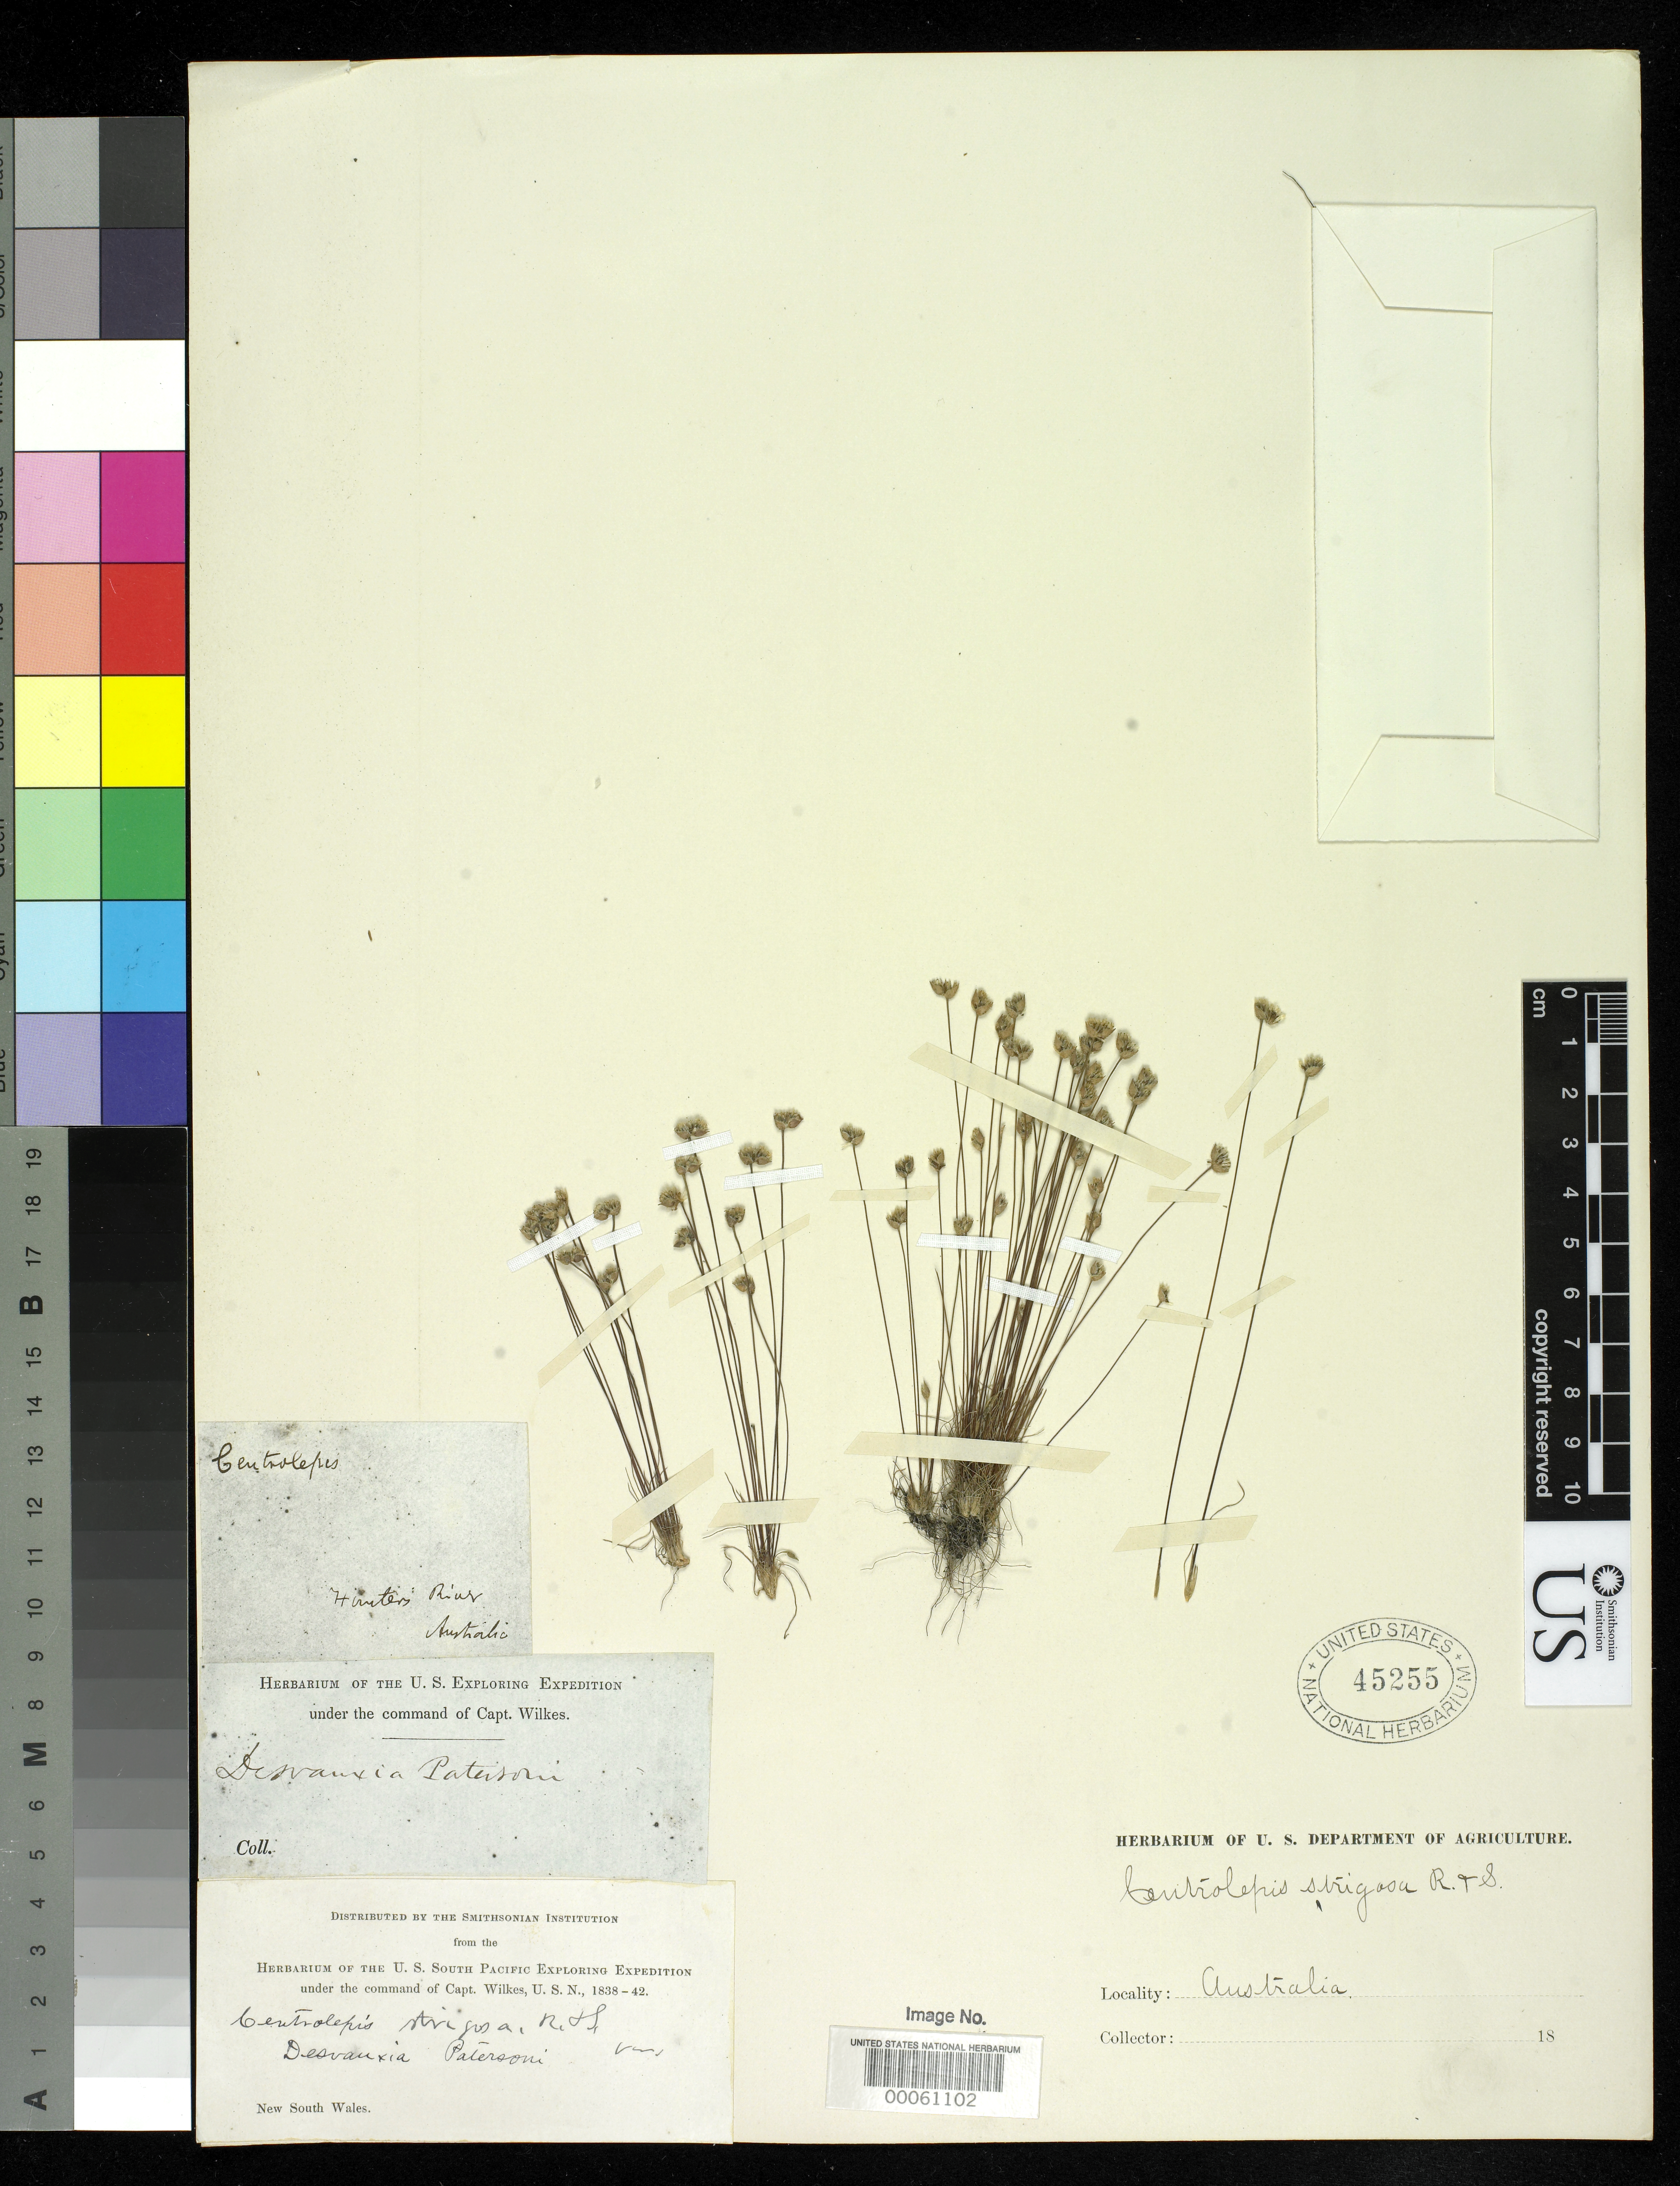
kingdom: Plantae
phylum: Tracheophyta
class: Liliopsida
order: Poales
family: Restionaceae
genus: Centrolepis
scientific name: Centrolepis strigosa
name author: (R. Br.) Roem. & Schult.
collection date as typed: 1838 to -- --- 1842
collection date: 1838/1842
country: Australia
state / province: New South Wales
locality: Hunters River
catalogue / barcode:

---+---

### What is expected
Lay out every line of the records above as a Markdown table with two columns, Row and Line, numbering the rows and skipping blank lines. Leave the pictures out of the table.

### Response below
| Row | Line |
|---|---|
| 1 | kingdom: Plantae |
| 2 | phylum: Tracheophyta |
| 3 | class: Liliopsida |
| 4 | order: Poales |
| 5 | family: Restionaceae |
| 6 | genus: Centrolepis |
| 7 | scientific name: Centrolepis strigosa |
| 8 | name author: (R. Br.) Roem. & Schult. |
| 9 | collection date as typed: 1838 to -- --- 1842 |
| 10 | collection date: 1838/1842 |
| 11 | country: Australia |
| 12 | state / province: New South Wales |
| 13 | locality: Hunters River |
| 14 | catalogue / barcode: |